Il s’est engagé pour éteindre les incendies. Lundi, un pompier volontaire né en 2007 a reconnu devant les enquêteurs avoir mis le feu à des brindilles avec un briquet et un bidon d’essence, à Arbonne-la-Forêt, au cœur du massif de Fontainebleau. Au même moment, plus de 800 de ses collègues épuisaient leurs réserves d’eau à quelques kilomètres.

Deux départs, 2 050 hectares en cendres

Le premier feu s’est déclaré dimanche en fin d’après-midi, le long de l’autoroute A6, sur la commune de Noisy-sur-École. Un second front est apparu lundi. En moins de 48 heures, les flammes ont ravagé près de 2 050 hectares, d’après le point de situation publié par la préfecture de Seine-et-Marne mardi à la mi-journée : environ 1 600 hectares pour le premier sinistre, 450 pour le second. Pour se figurer l’ampleur, la surface calcinée équivaut à près de 2 900 terrains de football.

Pour fixer ces fronts, les secours ont déployé un arsenal qu’on croise d’ordinaire dans le Var ou les Bouches-du-Rhône. Plus de 800 sapeurs-pompiers, épaulés par des colonnes de renfort venues d’autres départements, quatre Canadair, un avion Dash et deux hélicoptères bombardiers d’eau. L’armée a fourni deux bulldozers pour élargir les layons et écraser les points chauds. Un millier de personnes ont été évacuées, dont les vacanciers d’un camping planté en lisière. L’A6 est restée coupée à la circulation, plusieurs trains supprimés.

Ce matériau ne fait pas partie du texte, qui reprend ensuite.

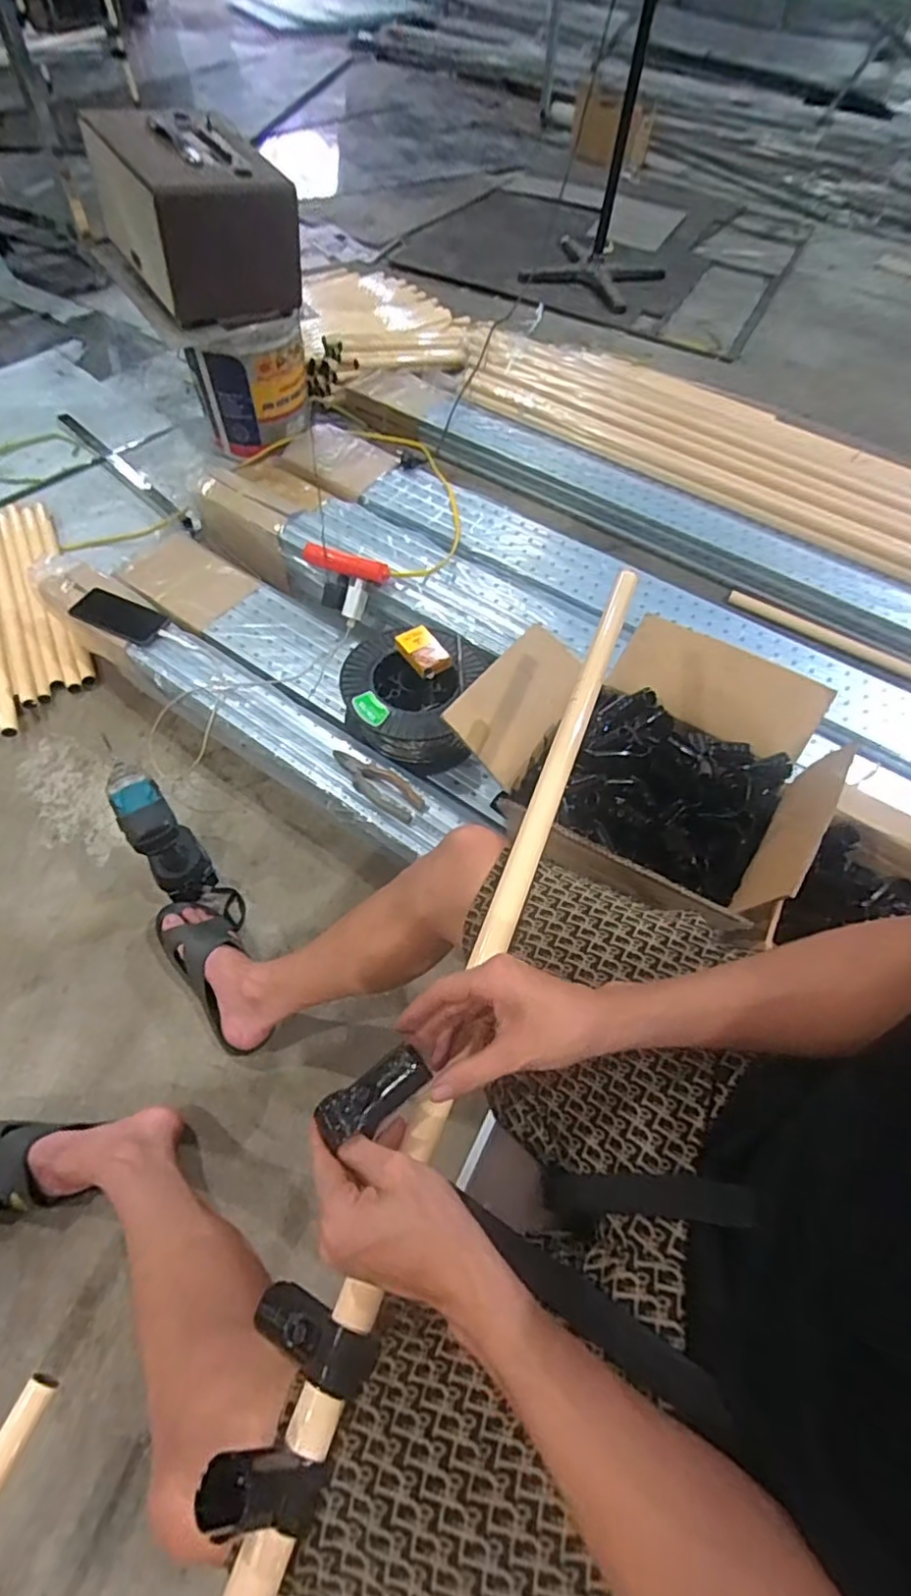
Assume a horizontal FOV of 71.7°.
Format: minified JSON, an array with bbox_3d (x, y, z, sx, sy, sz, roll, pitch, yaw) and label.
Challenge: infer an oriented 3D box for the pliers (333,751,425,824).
[{"bbox_3d":[-0.120,-0.024,0.942,0.161,0.018,0.057,36,62,18],"label":"pliers"}]

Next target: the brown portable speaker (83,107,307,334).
[{"bbox_3d":[-0.534,-1.168,1.277,0.274,0.249,0.452,-29,64,-21],"label":"brown portable speaker"}]

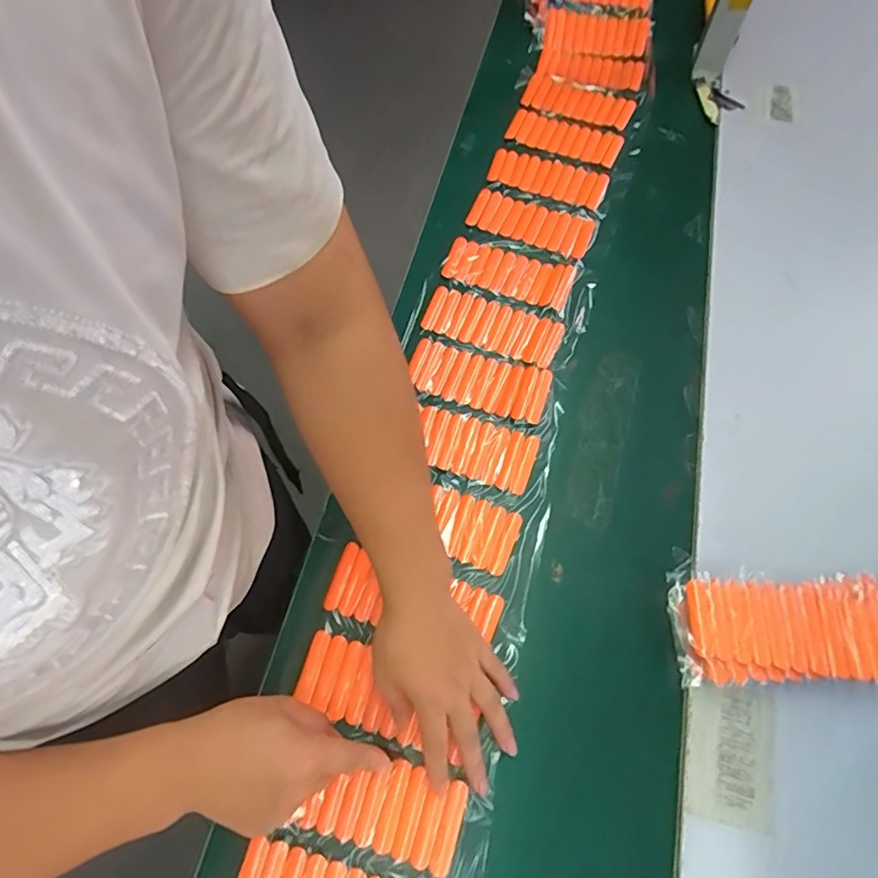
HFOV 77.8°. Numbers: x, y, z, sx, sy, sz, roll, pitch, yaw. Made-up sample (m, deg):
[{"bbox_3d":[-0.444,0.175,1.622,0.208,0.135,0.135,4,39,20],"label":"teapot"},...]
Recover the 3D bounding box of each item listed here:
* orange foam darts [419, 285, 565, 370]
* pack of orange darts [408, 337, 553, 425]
[{"bbox_3d":[0.057,-0.125,0.613,0.153,0.013,0.067,22,68,10],"label":"orange foam darts"},{"bbox_3d":[0.040,-0.064,0.576,0.148,0.013,0.064,18,67,8],"label":"pack of orange darts"}]

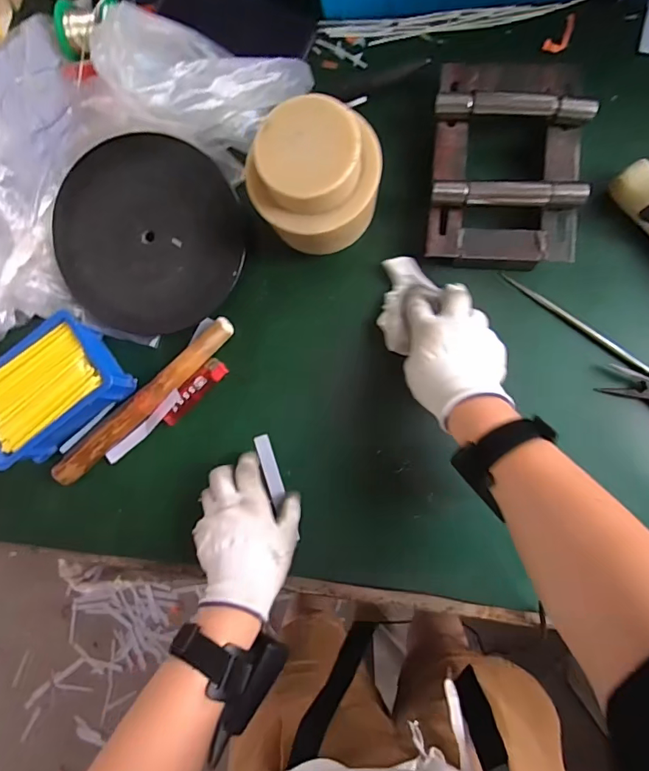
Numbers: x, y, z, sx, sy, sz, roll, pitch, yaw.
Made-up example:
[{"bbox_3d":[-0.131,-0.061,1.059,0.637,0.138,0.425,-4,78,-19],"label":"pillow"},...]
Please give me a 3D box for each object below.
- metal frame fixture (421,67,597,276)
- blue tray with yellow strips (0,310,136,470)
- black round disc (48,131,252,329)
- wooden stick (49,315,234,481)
[{"bbox_3d":[0.173,-0.212,0.438,0.135,0.051,0.195,3,86,7],"label":"metal frame fixture"},{"bbox_3d":[-0.285,0.005,0.477,0.148,0.052,0.103,-37,83,2],"label":"blue tray with yellow strips"},{"bbox_3d":[-0.184,-0.157,0.478,0.198,0.013,0.194,16,96,1],"label":"black round disc"},{"bbox_3d":[-0.187,0.015,0.478,0.234,0.026,0.032,-41,82,2],"label":"wooden stick"}]

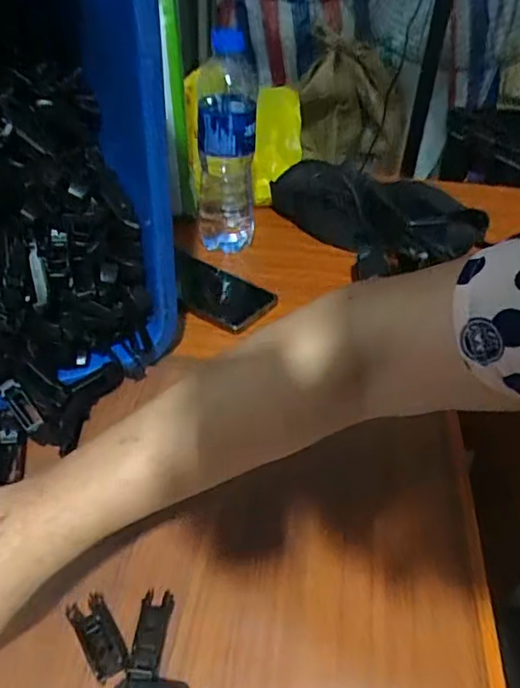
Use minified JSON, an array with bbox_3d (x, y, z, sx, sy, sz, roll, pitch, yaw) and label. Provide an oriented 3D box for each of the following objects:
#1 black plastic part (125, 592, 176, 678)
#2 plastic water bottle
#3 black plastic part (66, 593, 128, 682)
[{"bbox_3d":[-0.063,0.167,0.331,0.019,0.010,0.051,4,28,2],"label":"black plastic part"},{"bbox_3d":[-0.037,-0.208,0.615,0.063,0.217,0.072,0,39,-3],"label":"plastic water bottle"},{"bbox_3d":[-0.093,0.167,0.327,0.020,0.011,0.050,-23,47,-26],"label":"black plastic part"}]

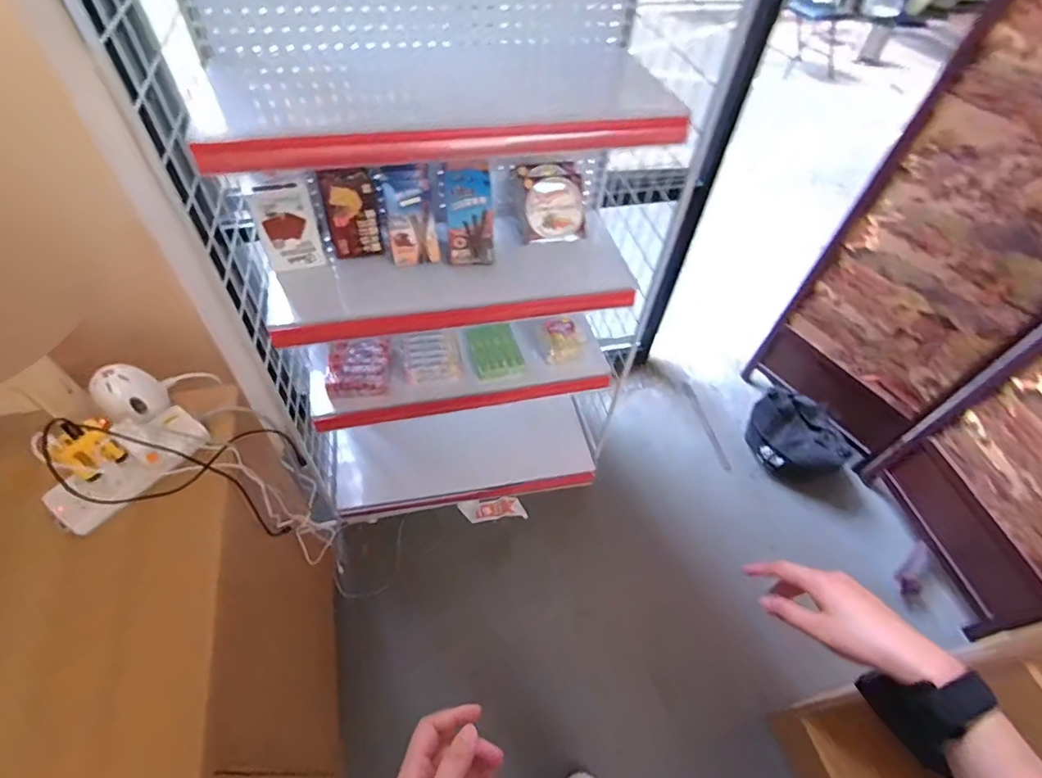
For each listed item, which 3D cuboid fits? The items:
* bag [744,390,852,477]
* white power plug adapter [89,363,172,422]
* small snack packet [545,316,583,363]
[{"bbox_3d":[0.841,0.146,1.575,0.220,0.218,0.274,-36,63,-27],"label":"bag"},{"bbox_3d":[-0.522,0.009,0.686,0.071,0.068,0.063,-35,62,-27],"label":"white power plug adapter"},{"bbox_3d":[0.094,-0.118,1.196,0.072,0.062,0.084,-18,56,-17],"label":"small snack packet"}]

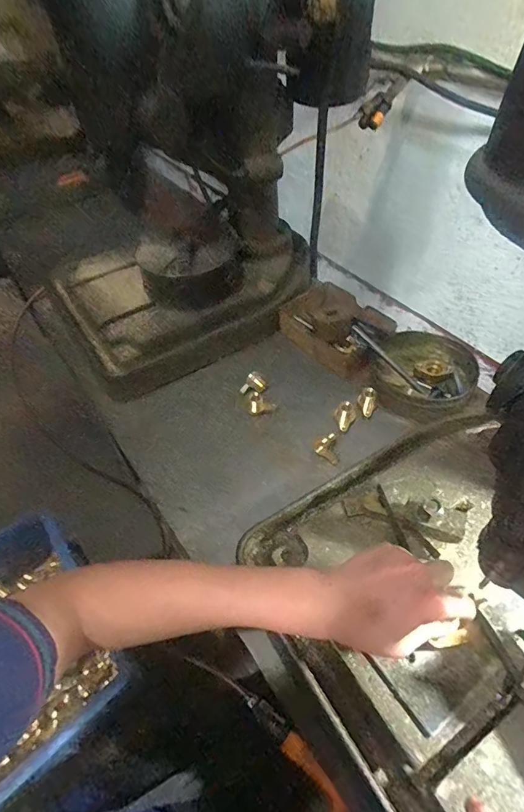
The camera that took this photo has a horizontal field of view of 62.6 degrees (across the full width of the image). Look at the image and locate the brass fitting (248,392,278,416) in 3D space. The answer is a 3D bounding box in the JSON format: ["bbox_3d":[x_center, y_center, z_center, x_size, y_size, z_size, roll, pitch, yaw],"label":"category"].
[{"bbox_3d":[0.000,-0.004,0.663,0.042,0.028,0.023,-2,50,1],"label":"brass fitting"}]

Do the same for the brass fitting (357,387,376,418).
[{"bbox_3d":[0.160,-0.006,0.658,0.028,0.030,0.036,10,51,11],"label":"brass fitting"}]

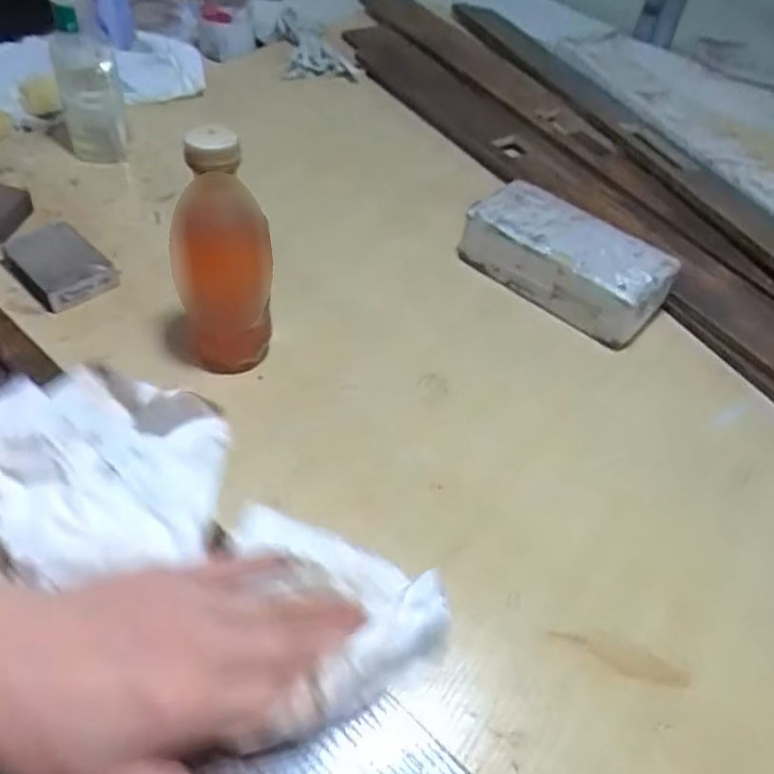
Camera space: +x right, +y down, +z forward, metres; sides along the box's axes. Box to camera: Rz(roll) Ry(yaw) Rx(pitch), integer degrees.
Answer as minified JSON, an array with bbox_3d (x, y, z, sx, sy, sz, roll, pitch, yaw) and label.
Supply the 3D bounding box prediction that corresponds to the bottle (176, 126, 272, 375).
[{"bbox_3d":[-0.135,-0.098,0.546,0.076,0.207,0.059,-12,52,-13],"label":"bottle"}]

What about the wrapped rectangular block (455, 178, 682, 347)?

Six gardes à vue, deux aveux

L’enquête a vite pris un tour gênant. Six personnes ont été placées en garde à vue, rapporte franceinfo. Deux d’entre elles ont reconnu les faits. La première est ce jeune pompier volontaire, tout juste majeur et sans casier judiciaire, qui a admis avoir provoqué un départ de feu au briquet et à l’essence. Le second, un homme lui aussi né en 2007, affirme avoir embrasé la végétation par accident, en jetant sa cigarette.

Qu’un secouriste soit soupçonné d’avoir déclenché un feu qu’il était censé combattre jette un froid sur toute la profession. Reste à démêler la responsabilité réelle de chacun. Rien ne prouve encore que l’un de ces gestes a donné naissance aux deux grands incendies, qui ont pu partir de sources distinctes. Les investigations, confiées au parquet de Melun, devront trancher. Jusqu’à une éventuelle condamnation, les personnes interpellées demeurent présumées innocentes.

39 °C et une forêt en poudrière

Le décor a tout précipité. Depuis le week-end, Météo-France maintenait huit départements franciliens en vigilance rouge, avec des pics à 39 °C au sud de la région. Sur une litière desséchée par des semaines sans pluie, la moindre étincelle se propage en quelques minutes. Les secours ont relevé plusieurs départs presque simultanés, un détail qui a très tôt aiguillé les enquêteurs vers des mises à feu volontaires. La préfecture avait pourtant fermé l’accès à la totalité du massif et suspendu les travaux agricoles alentour, précisément pour couper court à tout nouveau départ.

Les pompiers d’Île-de-France n’avaient jamais affronté un brasier de cette taille. Rompus aux feux d’appartement et aux accidents de la route, ils ont découvert la guerre d’usure que se livrent chaque été leurs collègues du Sud, mètre carré après mètre carré. La BBC, qui a dépêché une équipe sur place, a filmé des chevaux évacués au galop d’un centre équestre cerné par la fumée.

Un joyau à 11 millions de visiteurs

Ce n’est pas une forêt ordinaire qui part en fumée. Avec ses 22 000 hectares de chênes, de pins et de chaos de grès, Fontainebleau accueille près de 11 millions de visites par an, selon l’Office national des forêts. Classée depuis 1965, réserve de biosphère reconnue par l’Unesco, elle reste surtout la capitale mondiale de l’escalade de bloc : des grimpeurs du monde entier viennent y frotter ses rochers, immortalisés au 19e siècle par les peintres de Barbizon.

Mardi soir, les deux feux couvaient toujours. Le massif demeure interdit au public, et aucune pluie n’est attendue avant plusieurs jours. Le compteur des hectares, lui, n’est pas près de s’arrêter.